Peggy Wolfe of Worthington is a retired registered nurse and a volunteer with the American Red Cross. She is currently on a two-week deployment to help in the aftermath of Superstorm Sandy.
She is serving as a nurse in the health clinic in an ARC shelter housed in a high school in Hopatcong, New Jersey.
Wolfe has been sharing her experience with Greene County Daily World readers but with power lines down and no internet access, communication has been difficult.

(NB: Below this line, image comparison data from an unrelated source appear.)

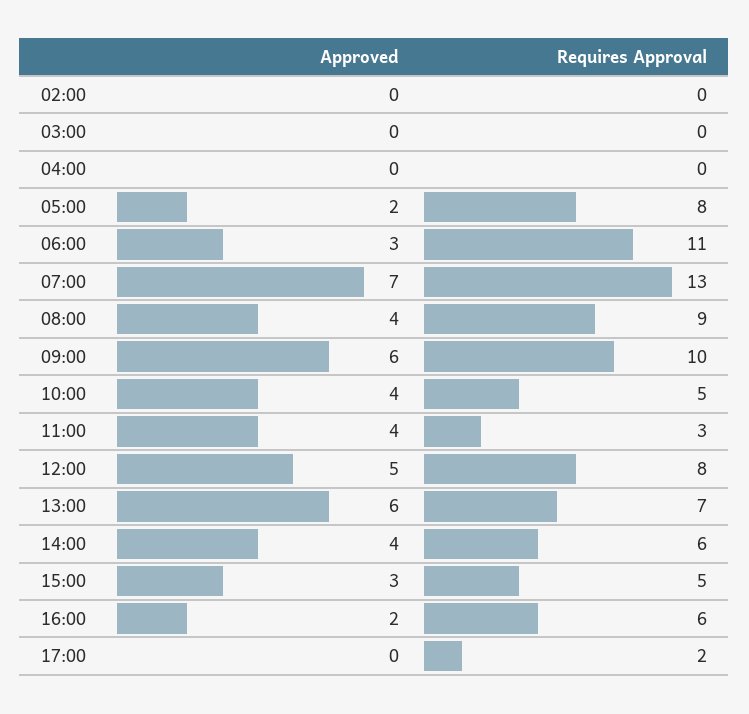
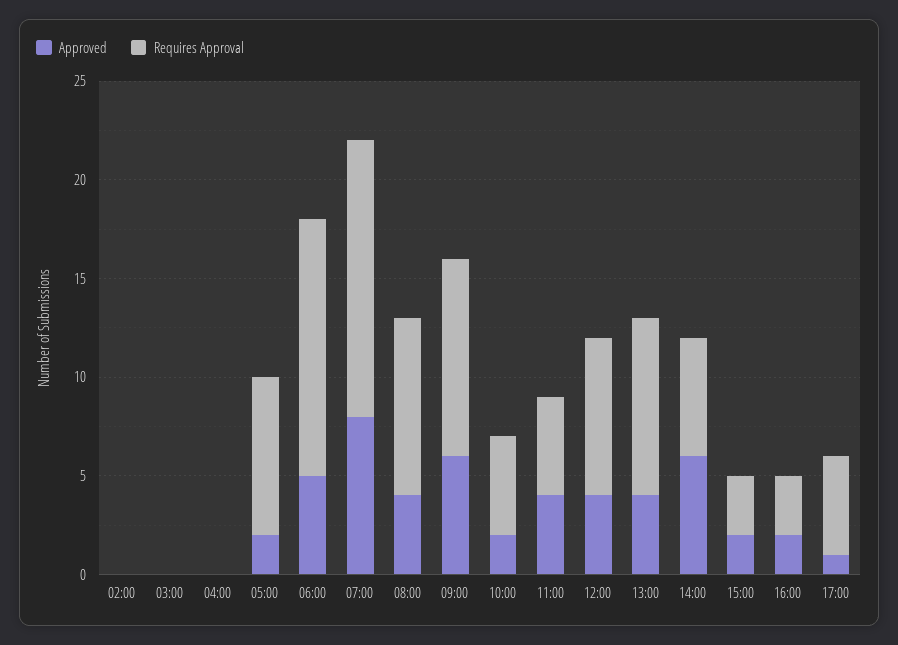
  {
    "Approved": {
      "02:00": 0,
      "03:00": 0,
      "04:00": 0,
      "05:00": 2,
-     "06:00": 3,
+     "06:00": 5,
-     "07:00": 7,
+     "07:00": 8,
      "08:00": 4,
      "09:00": 6,
-     "10:00": 4,
+     "10:00": 2,
      "11:00": 4,
-     "12:00": 5,
+     "12:00": 4,
-     "13:00": 6,
+     "13:00": 4,
-     "14:00": 4,
+     "14:00": 6,
-     "15:00": 3,
+     "15:00": 2,
      "16:00": 2,
-     "17:00": 0
+     "17:00": 1
    },
    "Requires Approval": {
      "02:00": 0,
      "03:00": 0,
      "04:00": 0,
      "05:00": 8,
-     "06:00": 11,
+     "06:00": 13,
-     "07:00": 13,
+     "07:00": 14,
      "08:00": 9,
      "09:00": 10,
      "10:00": 5,
-     "11:00": 3,
+     "11:00": 5,
      "12:00": 8,
-     "13:00": 7,
+     "13:00": 9,
      "14:00": 6,
-     "15:00": 5,
+     "15:00": 3,
-     "16:00": 6,
+     "16:00": 3,
-     "17:00": 2
+     "17:00": 5
    }
  }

In the middle of the afternoon on Wednesday, yet another storm was predicted to hit the area. Around 3:30 p.m., she was able to make a call and she left the following message:
"Things are safe here, everybody's tucked in. We're in what the Red Cross calls a 'hunker down.' Everybody's staying put wherever they're at and it is snowing in New Jersey!
"It doesn't seem to be sticking much, it's more flurries, little dancing snowflakes everywhere, and it's just gray.

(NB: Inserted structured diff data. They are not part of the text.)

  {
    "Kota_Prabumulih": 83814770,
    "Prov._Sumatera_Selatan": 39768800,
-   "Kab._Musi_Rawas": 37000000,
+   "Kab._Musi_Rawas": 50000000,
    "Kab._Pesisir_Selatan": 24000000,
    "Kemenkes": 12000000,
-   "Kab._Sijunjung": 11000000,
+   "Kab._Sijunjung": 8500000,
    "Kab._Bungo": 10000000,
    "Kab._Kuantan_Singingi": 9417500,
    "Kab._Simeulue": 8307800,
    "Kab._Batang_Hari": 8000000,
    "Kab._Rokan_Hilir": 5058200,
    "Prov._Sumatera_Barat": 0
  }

"Who knows as temperatures start to drop whether some of this will start to stick or not.
"We're definitely seeing a rise in acuity in the clinic. Hospitals are overflowing with patients and so the shelters are starting to see, I might have said this yesterday, but even last night, we had more of an increase in diabetics with issues."
Concerning donations, she said the shelter is in need of higher protein, less carbohydrate foods for diabetics, vitamins, fruits and vegetables.
"Other than that, everybody's kind of in a survival mode right now, especially to see how this storm plays out. The weather's supposed to be up to 60 degrees on Sunday and we're all very much looking forward to that, and sunshine.
"So we'll just get through this storm and we should start to get better. But, right now, there's very little effort to restore power in the area that I'm in.
"I don't know where they're all at (crews working on power lines), maybe on the Jersey shore, but there's still a lot of people here without power.
"And there's still no internet.
"We're still working on generator power. And hopefully we don't run out of fuel.
"So that's all I have to report today."
After the storm passed through, she was able to send out her first written message in the middle of the day on Thursday:
"Have brief access to internet, so will tell you the latest. We did get a storm last night, and were on 'hunker down' mode. I was at the hotel when it was called, so we stayed here (at the hotel), and the poor day nurses were stuck there (in the shelter) for 24 hours. They (ARC) ordered us not to travel on the roads, which were very icy, but are now clear. Guilt? A little, but they were able to get some rest too, and so was I. Got at least 4 1/2 hours. Will be going back to the shelter tonight (Thursday). We went shopping today for supplies for the diabetics, as a lot of the food is high carbs. The pharmacist at Target donated boxes of protein bars, and the store manager saw us and offered us whatever we needed! Incredible altruism. We did get two or three inches of snow, which is rapidly melting as the temp is up to about 45. Hotel is getting some power restored, and this is first day of internet, which is on and off. I'm good. Lovely co-volunteers."